» EXERCISE DESCRIPTION:
Extract each line of the records that contains the word "list".

» DATASET EXCERPTS:
· · ·

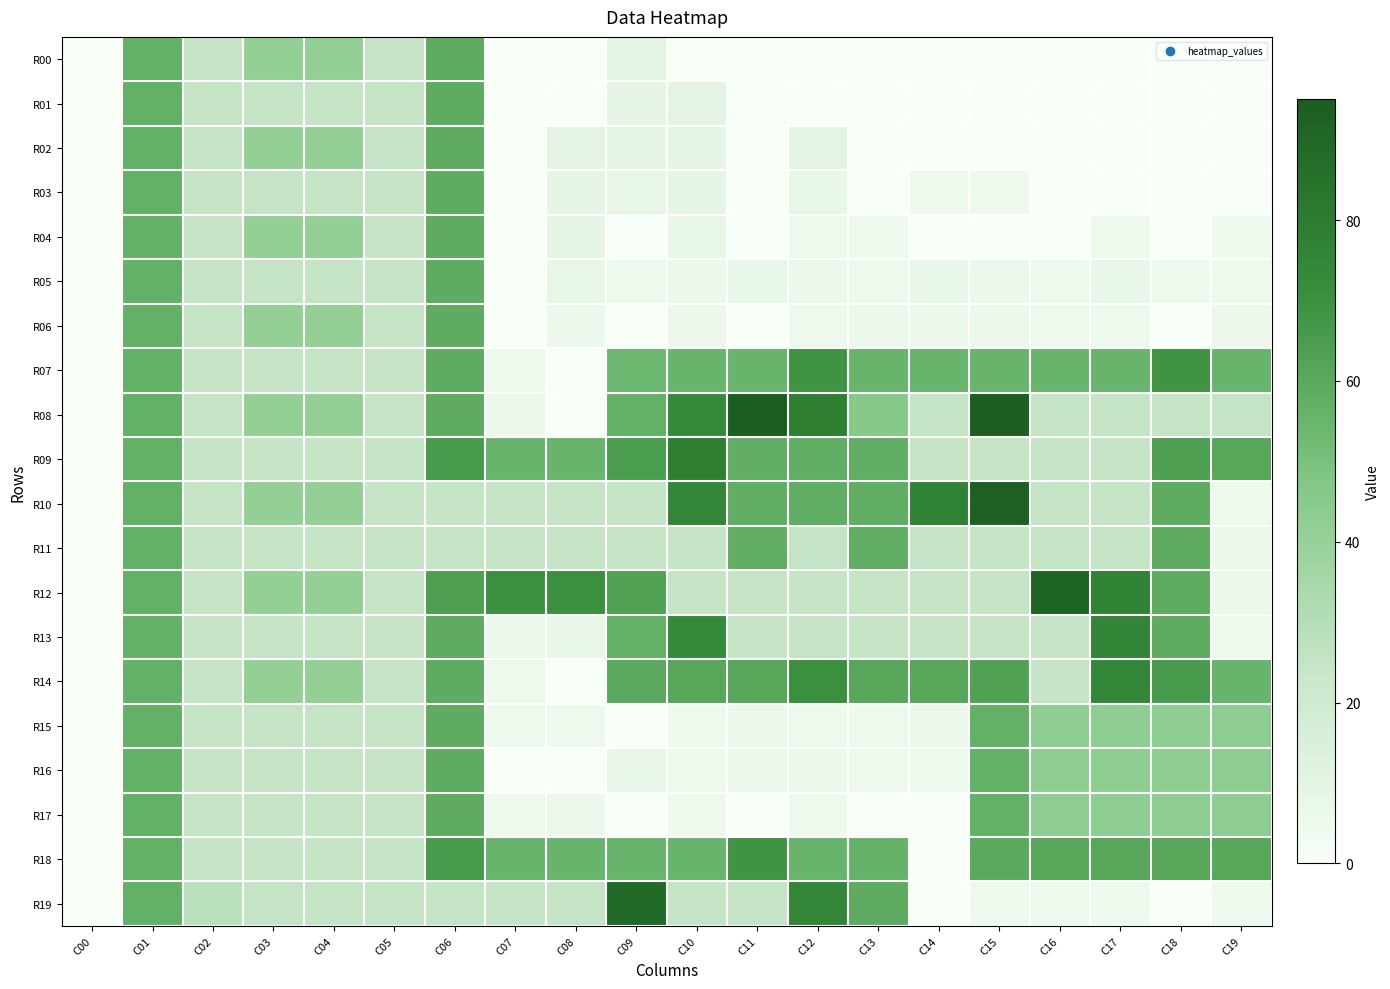

Reading right to left, list all the values displayed in this chart.

R00: C19=0	C18=0	C17=0	C16=0	C15=0	C14=0	C13=0	C12=0	C11=0	C10=0	C09=10	C08=0	C07=0	C06=59	C05=25	C04=41	C03=41	C02=25	C01=57	C00=0
R01: C19=0	C18=0	C17=0	C16=0	C15=0	C14=0	C13=0	C12=0	C11=0	C10=10	C09=9	C08=0	C07=0	C06=59	C05=25	C04=25	C03=25	C02=25	C01=57	C00=0
R02: C19=0	C18=0	C17=0	C16=0	C15=0	C14=0	C13=0	C12=10	C11=0	C10=9	C09=9	C08=10	C07=0	C06=59	C05=25	C04=41	C03=41	C02=25	C01=57	C00=0
R03: C19=0	C18=0	C17=0	C16=0	C15=5	C14=5	C13=0	C12=8	C11=0	C10=9	C09=8	C08=9	C07=0	C06=59	C05=25	C04=25	C03=25	C02=25	C01=57	C00=0
R04: C19=5	C18=0	C17=5	C16=0	C15=0	C14=0	C13=5	C12=5	C11=0	C10=8	C09=0	C08=9	C07=0	C06=59	C05=25	C04=41	C03=41	C02=25	C01=57	C00=0
R05: C19=5	C18=5	C17=7	C16=5	C15=6	C14=7	C13=5	C12=6	C11=7	C10=6	C09=5	C08=8	C07=0	C06=59	C05=25	C04=25	C03=25	C02=25	C01=57	C00=0
R06: C19=6	C18=0	C17=5	C16=5	C15=6	C14=6	C13=6	C12=5	C11=0	C10=6	C09=0	C08=6	C07=0	C06=59	C05=25	C04=41	C03=41	C02=25	C01=57	C00=0
R07: C19=55	C18=69	C17=55	C16=55	C15=55	C14=55	C13=55	C12=69	C11=55	C10=55	C09=54	C08=0	C07=5	C06=59	C05=25	C04=25	C03=25	C02=25	C01=57	C00=0
R08: C19=25	C18=25	C17=25	C16=25	C15=95	C14=25	C13=46	C12=78	C11=95	C10=73	C09=57	C08=0	C07=6	C06=59	C05=25	C04=41	C03=41	C02=25	C01=57	C00=0
R09: C19=61	C18=64	C17=25	C16=25	C15=25	C14=25	C13=58	C12=58	C11=58	C10=78	C09=65	C08=55	C07=55	C06=66	C05=25	C04=25	C03=25	C02=25	C01=57	C00=0
R10: C19=5	C18=59	C17=25	C16=25	C15=93	C14=77	C13=58	C12=58	C11=58	C10=75	C09=25	C08=25	C07=25	C06=25	C05=25	C04=41	C03=41	C02=25	C01=57	C00=0
R11: C19=6	C18=59	C17=25	C16=25	C15=25	C14=25	C13=58	C12=25	C11=58	C10=25	C09=25	C08=25	C07=25	C06=25	C05=25	C04=25	C03=25	C02=25	C01=57	C00=0
R12: C19=6	C18=59	C17=77	C16=92	C15=25	C14=25	C13=25	C12=25	C11=25	C10=25	C09=63	C08=70	C07=70	C06=64	C05=25	C04=41	C03=41	C02=25	C01=57	C00=0
R13: C19=5	C18=59	C17=76	C16=25	C15=25	C14=25	C13=25	C12=25	C11=25	C10=73	C09=57	C08=7	C07=6	C06=59	C05=25	C04=25	C03=25	C02=25	C01=57	C00=0
R14: C19=55	C18=66	C17=75	C16=25	C15=63	C14=61	C13=61	C12=70	C11=61	C10=61	C09=60	C08=0	C07=5	C06=59	C05=25	C04=41	C03=41	C02=25	C01=57	C00=0
R15: C19=43	C18=43	C17=43	C16=43	C15=57	C14=6	C13=5	C12=5	C11=6	C10=5	C09=0	C08=5	C07=5	C06=59	C05=25	C04=25	C03=25	C02=25	C01=57	C00=0
R16: C19=43	C18=43	C17=43	C16=43	C15=57	C14=5	C13=5	C12=6	C11=6	C10=5	C09=7	C08=0	C07=0	C06=59	C05=25	C04=25	C03=25	C02=25	C01=57	C00=0
R17: C19=43	C18=43	C17=43	C16=43	C15=57	C14=0	C13=0	C12=5	C11=0	C10=5	C09=0	C08=6	C07=5	C06=59	C05=25	C04=25	C03=25	C02=25	C01=57	C00=0
R18: C19=61	C18=61	C17=61	C16=61	C15=60	C14=0	C13=56	C12=55	C11=69	C10=55	C09=55	C08=55	C07=55	C06=66	C05=25	C04=25	C03=25	C02=25	C01=57	C00=0
R19: C19=5	C18=0	C17=5	C16=5	C15=5	C14=0	C13=59	C12=75	C11=25	C10=25	C09=89	C08=25	C07=25	C06=25	C05=25	C04=25	C03=25	C02=28	C01=57	C00=0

· · ·

» TASK RESULT:
Reading right to left, list all the values displayed in this chart.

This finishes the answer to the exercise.